29 maio 2024

Crónica de um viajante à África do Sul (II)

 Nunca gostei de ir ao barbeiro; gostei sempre de sair de lá - não pelo horror inerente, que não tinha, mas porque tinha o cabelo cortado. Era, por assim dizer, a alegria que advinha de um serviço comprido. A lembrança mais interessante que tenho de um barbeiro é da Barbearia Campos, ao Chiado, onde cortei o cabelo enquanto miúdo. Gostava da dimensão do estabelecimento, do alinhamento das cadeiras e da senhora que, sentada numa cadeira e com um ar educadamente íntimo, arranjava as unhas aos fregueses de mais idade. 

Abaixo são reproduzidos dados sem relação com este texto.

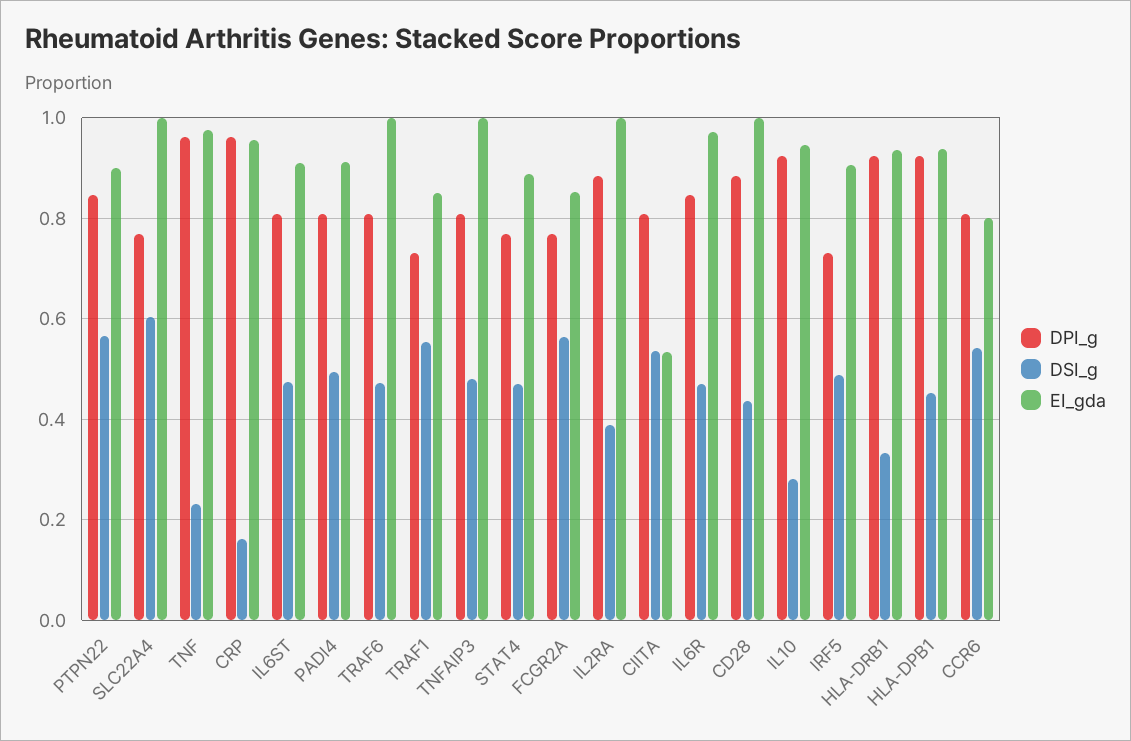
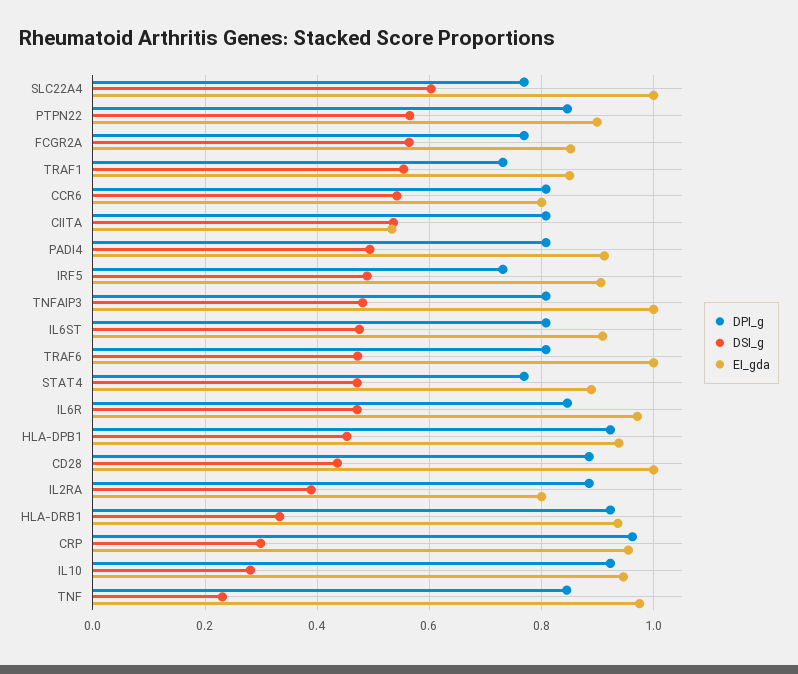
  {
    "DPI_g": {
      "PTPN22": 0.84,
      "SLC22A4": 0.76,
-     "TNF": 0.96,
+     "TNF": 0.84,
      "CRP": 0.96,
      "IL6ST": 0.8,
      "PADI4": 0.8,
      "TRAF6": 0.8,
      "TRAF1": 0.74,
      "TNFAIP3": 0.8,
      "STAT4": 0.76,
      "FCGR2A": 0.76,
      "IL2RA": 0.88,
      "CIITA": 0.8,
      "IL6R": 0.84,
      "CD28": 0.88,
      "IL10": 0.92,
      "IRF5": 0.74,
      "HLA-DRB1": 0.92,
      "HLA-DPB1": 0.92,
      "CCR6": 0.8
    },
    "DSI_g": {
      "PTPN22": 0.56,
      "SLC22A4": 0.6,
      "TNF": 0.24,
-     "CRP": 0.16,
+     "CRP": 0.3,
      "IL6ST": 0.48,
      "PADI4": 0.5,
      "TRAF6": 0.48,
      "TRAF1": 0.56,
      "TNFAIP3": 0.48,
      "STAT4": 0.48,
      "FCGR2A": 0.56,
      "IL2RA": 0.38,
      "CIITA": 0.54,
      "IL6R": 0.48,
      "CD28": 0.44,
      "IL10": 0.28,
      "IRF5": 0.48,
      "HLA-DRB1": 0.34,
      "HLA-DPB1": 0.46,
      "CCR6": 0.54
    },
    "EI_gda": {
      "PTPN22": 0.9,
      "SLC22A4": 1,
      "TNF": 0.98,
      "CRP": 0.96,
      "IL6ST": 0.9,
      "PADI4": 0.92,
      "TRAF6": 1,
      "TRAF1": 0.86,
      "TNFAIP3": 1,
      "STAT4": 0.88,
      "FCGR2A": 0.86,
-     "IL2RA": 1,
+     "IL2RA": 0.8,
      "CIITA": 0.54,
      "IL6R": 0.98,
      "CD28": 1,
      "IL10": 0.94,
      "IRF5": 0.9,
      "HLA-DRB1": 0.94,
      "HLA-DPB1": 0.94,
      "CCR6": 0.8
    }
  }

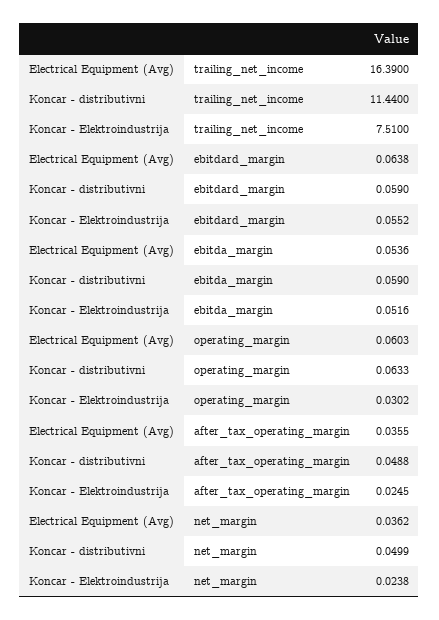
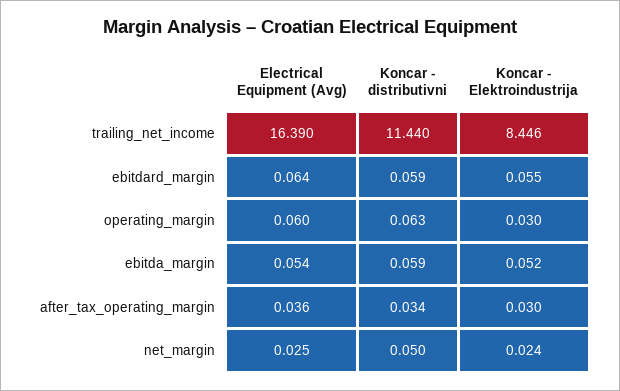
  {
    "Electrical Equipment (Avg)": {
      "trailing_net_income": 16.39,
      "ebitdard_margin": 0.0638,
      "ebitda_margin": 0.0536,
      "operating_margin": 0.0603,
      "after_tax_operating_margin": 0.0355,
-     "net_margin": 0.0362
+     "net_margin": 0.025
    },
    "Koncar - distributivni": {
      "trailing_net_income": 11.44,
      "ebitdard_margin": 0.059,
      "ebitda_margin": 0.059,
      "operating_margin": 0.0633,
-     "after_tax_operating_margin": 0.0488,
+     "after_tax_operating_margin": 0.034,
      "net_margin": 0.0499
    },
    "Koncar - Elektroindustrija": {
-     "trailing_net_income": 7.51,
+     "trailing_net_income": 8.446,
      "ebitdard_margin": 0.0552,
      "ebitda_margin": 0.0516,
      "operating_margin": 0.0302,
-     "after_tax_operating_margin": 0.0245,
+     "after_tax_operating_margin": 0.03,
      "net_margin": 0.0238
    }
  }

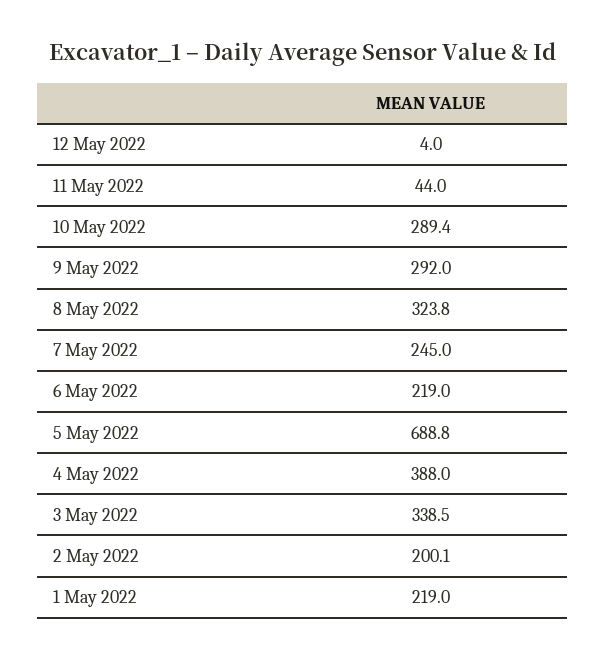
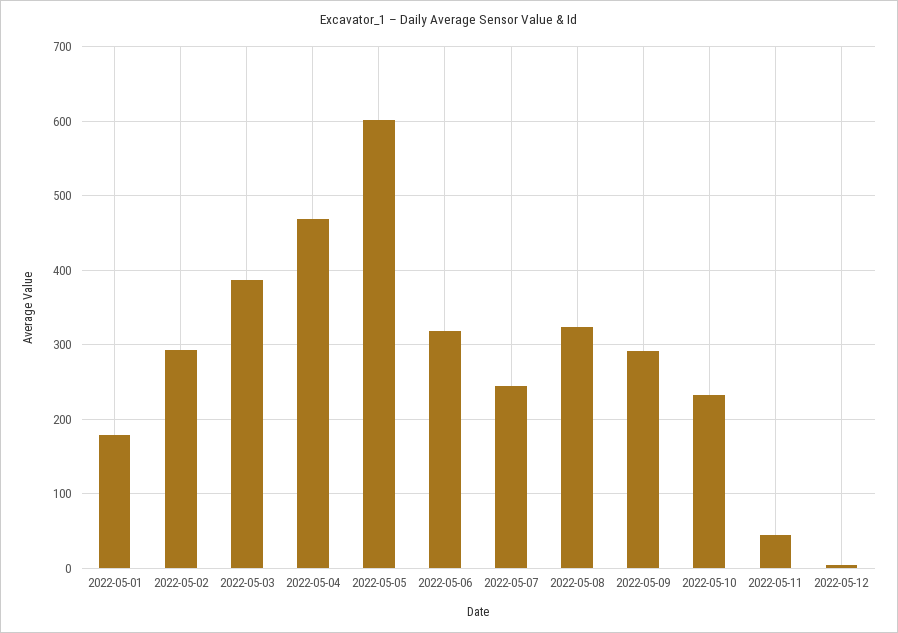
  {
    "12 May 2022": 4,
    "11 May 2022": 44,
-   "10 May 2022": 289.4,
+   "10 May 2022": 230,
    "9 May 2022": 292,
    "8 May 2022": 323.8,
    "7 May 2022": 245,
-   "6 May 2022": 219,
+   "6 May 2022": 320,
-   "5 May 2022": 688.8,
+   "5 May 2022": 600,
-   "4 May 2022": 388,
+   "4 May 2022": 470,
-   "3 May 2022": 338.5,
+   "3 May 2022": 390,
-   "2 May 2022": 200.1,
+   "2 May 2022": 290,
-   "1 May 2022": 219
+   "1 May 2022": 180
  }

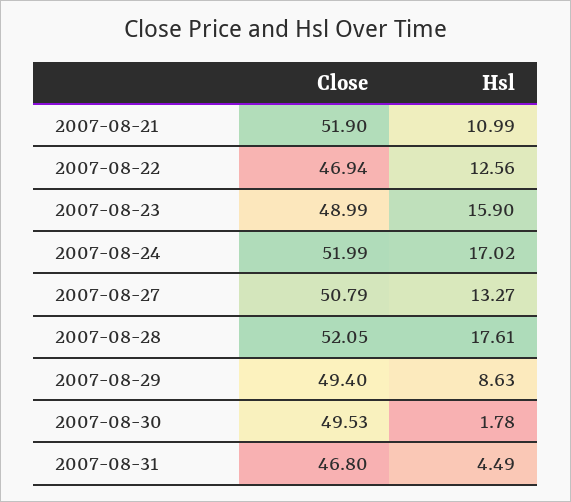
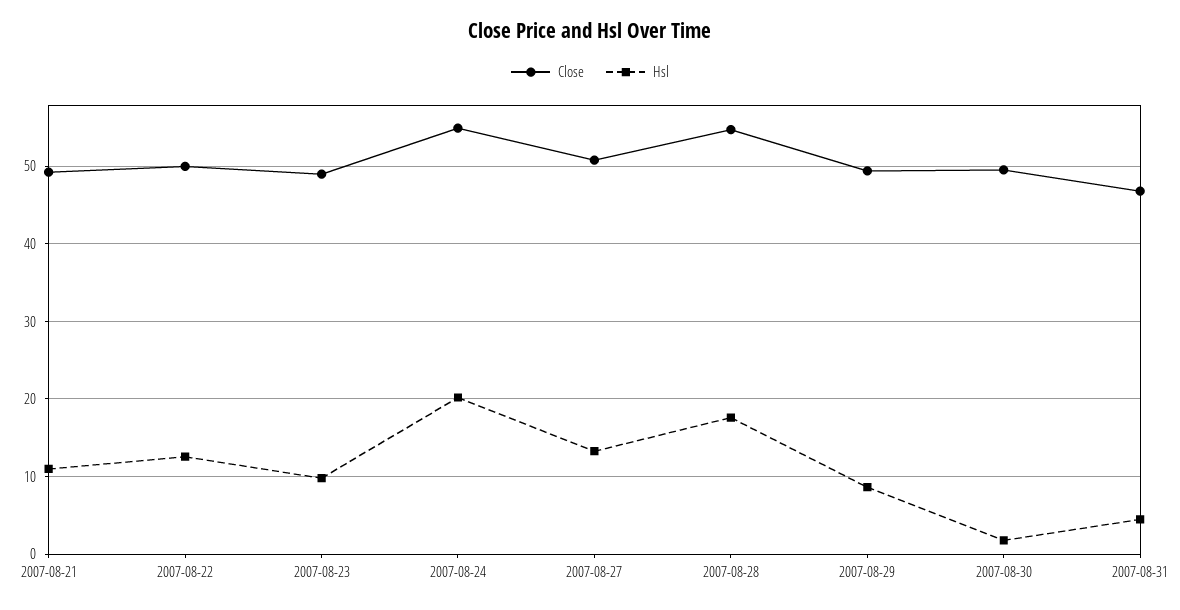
  {
    "Close": {
-     "2007-08-21": 51.9,
+     "2007-08-21": 49,
-     "2007-08-22": 46.94,
+     "2007-08-22": 50,
      "2007-08-23": 48.99,
-     "2007-08-24": 51.99,
+     "2007-08-24": 55,
      "2007-08-27": 50.79,
-     "2007-08-28": 52.05,
+     "2007-08-28": 55,
      "2007-08-29": 49.4,
      "2007-08-30": 49.53,
      "2007-08-31": 46.8
    },
    "Hsl": {
      "2007-08-21": 10.99,
      "2007-08-22": 12.56,
-     "2007-08-23": 15.9,
+     "2007-08-23": 10,
-     "2007-08-24": 17.02,
+     "2007-08-24": 20,
      "2007-08-27": 13.27,
      "2007-08-28": 17.61,
      "2007-08-29": 8.63,
      "2007-08-30": 1.78,
      "2007-08-31": 4.49
    }
  }

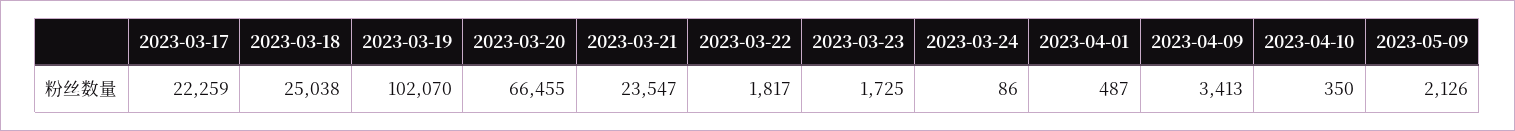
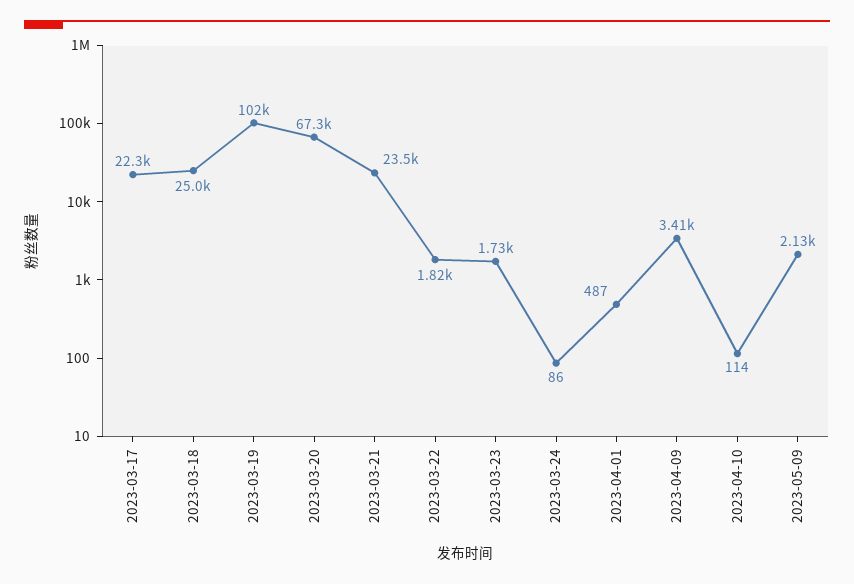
  {
    "2023-03-17": 22259,
    "2023-03-18": 25038,
    "2023-03-19": 102070,
-   "2023-03-20": 66455,
+   "2023-03-20": 67300,
    "2023-03-21": 23547,
    "2023-03-22": 1817,
    "2023-03-23": 1725,
    "2023-03-24": 86,
    "2023-04-01": 487,
    "2023-04-09": 3413,
-   "2023-04-10": 350,
+   "2023-04-10": 114,
    "2023-05-09": 2126
  }

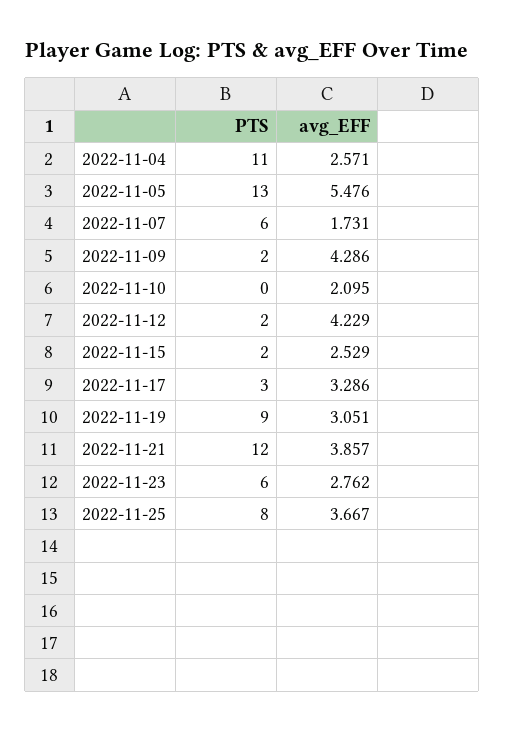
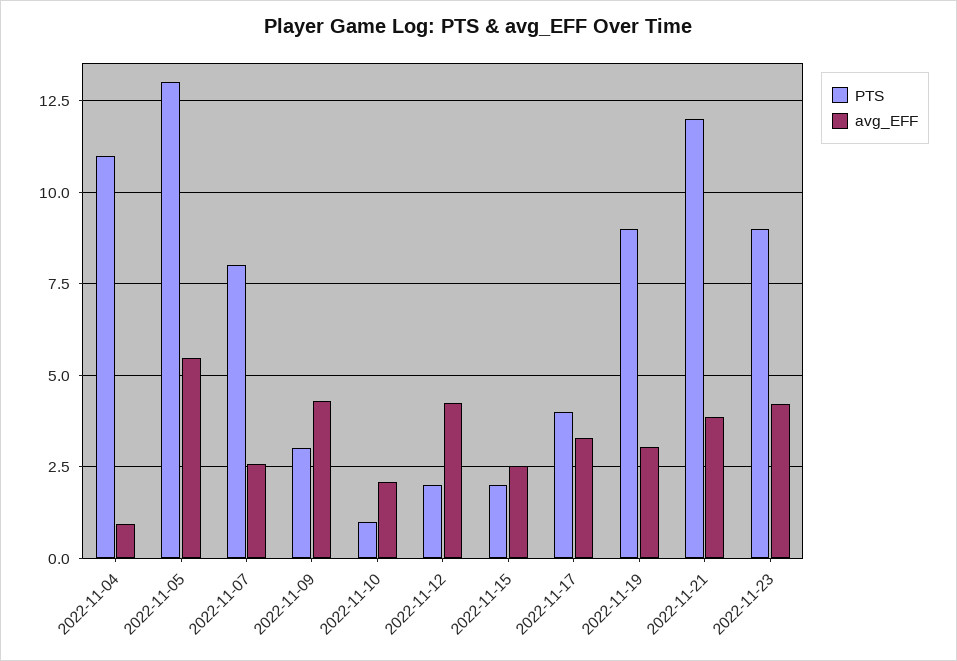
  {
    "PTS": {
      "2022-11-04": 11,
      "2022-11-05": 13,
-     "2022-11-07": 6,
+     "2022-11-07": 8,
-     "2022-11-09": 2,
+     "2022-11-09": 3,
-     "2022-11-10": 0,
+     "2022-11-10": 1,
      "2022-11-12": 2,
      "2022-11-15": 2,
-     "2022-11-17": 3,
+     "2022-11-17": 4,
      "2022-11-19": 9,
      "2022-11-21": 12,
-     "2022-11-23": 6,
+     "2022-11-23": 9
-     "2022-11-25": 8
    },
    "avg_EFF": {
-     "2022-11-04": 2.571,
+     "2022-11-04": 1,
      "2022-11-05": 5.476,
-     "2022-11-07": 1.731,
+     "2022-11-07": 2.5,
      "2022-11-09": 4.286,
      "2022-11-10": 2.095,
      "2022-11-12": 4.229,
      "2022-11-15": 2.529,
      "2022-11-17": 3.286,
      "2022-11-19": 3.051,
      "2022-11-21": 3.857,
-     "2022-11-23": 2.762,
+     "2022-11-23": 4.25
-     "2022-11-25": 3.667
    }
  }

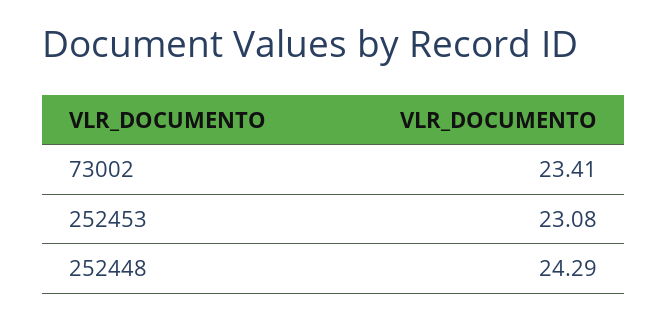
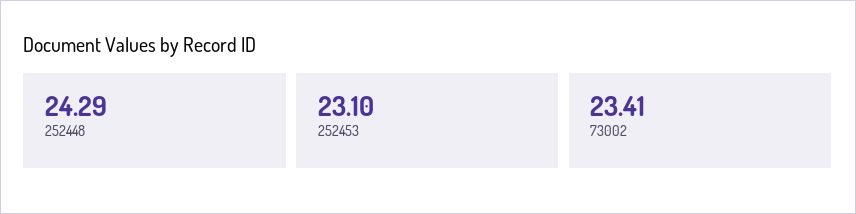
  {
    "73002": 23.41,
-   "252453": 23.08,
+   "252453": 23.1,
    "252448": 24.29
  }

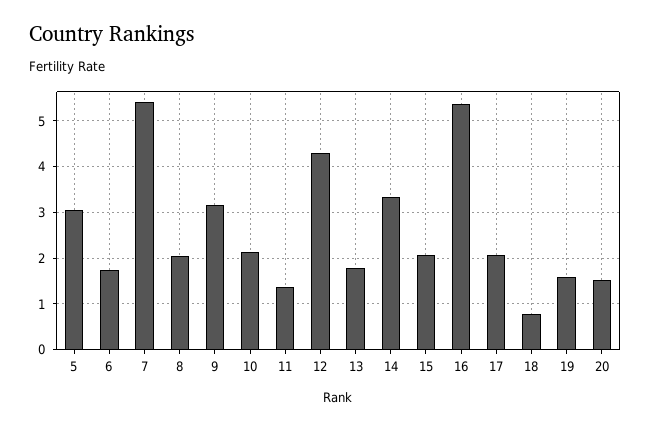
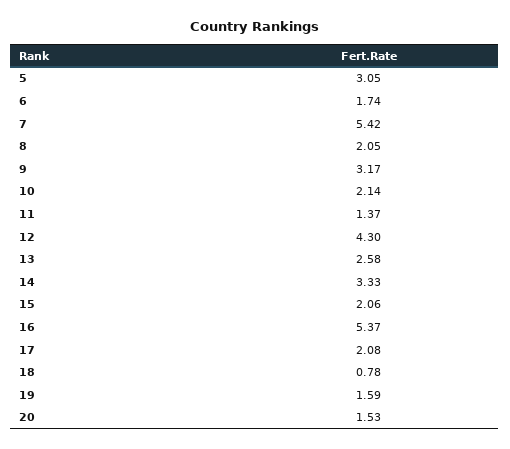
  {
    "5": 3.05,
    "6": 1.74,
    "7": 5.42,
    "8": 2.05,
    "9": 3.17,
    "10": 2.14,
    "11": 1.37,
    "12": 4.3,
-   "13": 1.8,
+   "13": 2.58,
    "14": 3.33,
    "15": 2.06,
    "16": 5.37,
    "17": 2.08,
    "18": 0.78,
    "19": 1.59,
    "20": 1.53
  }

Entrei neste cabeleireiro no centro comercial Victoria & Alfred na Waterfront, Cidade do Cabo. Fi-lo, não por necessidade de desbastar a gaforina (precavi-me disso antes de partir de viagem) mas por absoluto fascínio. Criado por um inglês amigo do Príncipe Filipe de Inglaterra (atestado por fotografias) é agora gerido pelo genro, que também foi cabeleireiro / barbeiro - um homem simpático que me pacificou com os produtos pós-barba, depois de me ter oferecido uma loção não alcoólica onde deitou um pingo de água de colónia. Eu, que não uso nada, estive a pontos de adquirir bálsamos benfazejos. 


Tal como dizia a um amigo a quem enviei estas fotografias, estabelecimentos como este fazem parte de um Portugal que nunca existiu, ou desapareceu. Aqui, cortar o cabelo ou aparar a barba são experiências, como agora se diz; não são coisas de índole prática. Eliminado o branco decorativo dos cabeleireiros actuais que revela uma assepsia que maça, estamos em casa, ou numa casa que nunca tivemos mas que suscita um certo fascínio. Ficamos então rodeados de artigos que nos atiram para um tempo em que havia vagar, havia estética, havia objectos de madeira e, talvez mesmo, objectos pouco práticos. 30 minutos aqui e sai-se com o cabelo cortado - e a alma lavada.